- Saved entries
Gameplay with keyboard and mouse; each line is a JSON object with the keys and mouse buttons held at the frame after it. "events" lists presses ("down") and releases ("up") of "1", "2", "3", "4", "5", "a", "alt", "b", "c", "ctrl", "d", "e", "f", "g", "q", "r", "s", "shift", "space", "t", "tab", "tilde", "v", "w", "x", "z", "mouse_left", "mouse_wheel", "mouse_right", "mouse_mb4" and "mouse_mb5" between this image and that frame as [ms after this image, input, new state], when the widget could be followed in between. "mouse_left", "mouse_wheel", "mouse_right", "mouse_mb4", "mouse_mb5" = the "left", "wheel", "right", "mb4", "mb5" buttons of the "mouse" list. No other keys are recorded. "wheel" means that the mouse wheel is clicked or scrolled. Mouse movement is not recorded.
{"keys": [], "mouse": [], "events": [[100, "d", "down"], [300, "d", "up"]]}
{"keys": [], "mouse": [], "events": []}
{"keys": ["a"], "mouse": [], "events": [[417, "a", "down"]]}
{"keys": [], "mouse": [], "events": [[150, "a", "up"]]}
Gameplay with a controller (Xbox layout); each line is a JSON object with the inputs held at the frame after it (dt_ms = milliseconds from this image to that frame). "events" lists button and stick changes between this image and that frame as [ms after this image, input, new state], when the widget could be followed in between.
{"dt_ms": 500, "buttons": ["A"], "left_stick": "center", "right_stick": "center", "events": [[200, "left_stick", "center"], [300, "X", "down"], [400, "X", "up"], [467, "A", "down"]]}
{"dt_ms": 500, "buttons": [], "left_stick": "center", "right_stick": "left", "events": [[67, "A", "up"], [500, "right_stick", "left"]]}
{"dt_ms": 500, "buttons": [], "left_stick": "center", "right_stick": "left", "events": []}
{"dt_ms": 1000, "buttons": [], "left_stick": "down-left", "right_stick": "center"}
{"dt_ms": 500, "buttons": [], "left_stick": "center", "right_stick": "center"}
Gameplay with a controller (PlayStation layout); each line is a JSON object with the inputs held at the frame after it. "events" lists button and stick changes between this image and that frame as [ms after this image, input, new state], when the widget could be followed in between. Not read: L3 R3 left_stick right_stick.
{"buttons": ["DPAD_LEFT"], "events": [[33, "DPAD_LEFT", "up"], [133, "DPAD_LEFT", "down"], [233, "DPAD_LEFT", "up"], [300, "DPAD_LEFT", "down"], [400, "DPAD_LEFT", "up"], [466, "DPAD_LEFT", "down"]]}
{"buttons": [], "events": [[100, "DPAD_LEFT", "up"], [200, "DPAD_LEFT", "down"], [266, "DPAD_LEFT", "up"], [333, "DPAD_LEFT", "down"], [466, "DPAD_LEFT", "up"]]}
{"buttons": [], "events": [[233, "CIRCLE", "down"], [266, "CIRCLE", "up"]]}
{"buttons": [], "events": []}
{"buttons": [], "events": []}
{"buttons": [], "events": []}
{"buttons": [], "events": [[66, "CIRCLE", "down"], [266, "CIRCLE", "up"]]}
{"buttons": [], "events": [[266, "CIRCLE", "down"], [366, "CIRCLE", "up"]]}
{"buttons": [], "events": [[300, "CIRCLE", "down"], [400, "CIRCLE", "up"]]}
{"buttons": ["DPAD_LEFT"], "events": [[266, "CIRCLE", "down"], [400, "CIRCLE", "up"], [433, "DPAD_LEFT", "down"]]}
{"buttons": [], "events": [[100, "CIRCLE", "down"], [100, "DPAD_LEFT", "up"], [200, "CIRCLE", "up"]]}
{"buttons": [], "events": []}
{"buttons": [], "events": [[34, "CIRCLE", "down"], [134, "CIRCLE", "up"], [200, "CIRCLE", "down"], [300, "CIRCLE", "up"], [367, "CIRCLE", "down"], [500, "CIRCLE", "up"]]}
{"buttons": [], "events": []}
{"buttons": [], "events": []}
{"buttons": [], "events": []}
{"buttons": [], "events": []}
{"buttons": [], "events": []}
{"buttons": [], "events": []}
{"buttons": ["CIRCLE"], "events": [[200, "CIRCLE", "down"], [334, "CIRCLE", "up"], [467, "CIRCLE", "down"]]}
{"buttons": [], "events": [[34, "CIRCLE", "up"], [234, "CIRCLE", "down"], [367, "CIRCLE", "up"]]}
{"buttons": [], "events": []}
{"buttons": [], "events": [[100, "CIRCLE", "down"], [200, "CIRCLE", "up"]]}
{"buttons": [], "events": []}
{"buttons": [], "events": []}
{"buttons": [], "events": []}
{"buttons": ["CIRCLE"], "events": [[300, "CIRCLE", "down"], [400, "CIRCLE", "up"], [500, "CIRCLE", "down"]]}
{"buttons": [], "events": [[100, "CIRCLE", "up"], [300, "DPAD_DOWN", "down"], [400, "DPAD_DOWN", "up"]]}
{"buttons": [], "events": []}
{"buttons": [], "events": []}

- Required work
Your answer should be every line above that contains the word "CIRCLE".

- Response to the exercise
{"buttons": [], "events": [[233, "CIRCLE", "down"], [266, "CIRCLE", "up"]]}
{"buttons": [], "events": [[66, "CIRCLE", "down"], [266, "CIRCLE", "up"]]}
{"buttons": [], "events": [[266, "CIRCLE", "down"], [366, "CIRCLE", "up"]]}
{"buttons": [], "events": [[300, "CIRCLE", "down"], [400, "CIRCLE", "up"]]}
{"buttons": ["DPAD_LEFT"], "events": [[266, "CIRCLE", "down"], [400, "CIRCLE", "up"], [433, "DPAD_LEFT", "down"]]}
{"buttons": [], "events": [[100, "CIRCLE", "down"], [100, "DPAD_LEFT", "up"], [200, "CIRCLE", "up"]]}
{"buttons": [], "events": [[34, "CIRCLE", "down"], [134, "CIRCLE", "up"], [200, "CIRCLE", "down"], [300, "CIRCLE", "up"], [367, "CIRCLE", "down"], [500, "CIRCLE", "up"]]}
{"buttons": ["CIRCLE"], "events": [[200, "CIRCLE", "down"], [334, "CIRCLE", "up"], [467, "CIRCLE", "down"]]}
{"buttons": [], "events": [[34, "CIRCLE", "up"], [234, "CIRCLE", "down"], [367, "CIRCLE", "up"]]}
{"buttons": [], "events": [[100, "CIRCLE", "down"], [200, "CIRCLE", "up"]]}
{"buttons": ["CIRCLE"], "events": [[300, "CIRCLE", "down"], [400, "CIRCLE", "up"], [500, "CIRCLE", "down"]]}
{"buttons": [], "events": [[100, "CIRCLE", "up"], [300, "DPAD_DOWN", "down"], [400, "DPAD_DOWN", "up"]]}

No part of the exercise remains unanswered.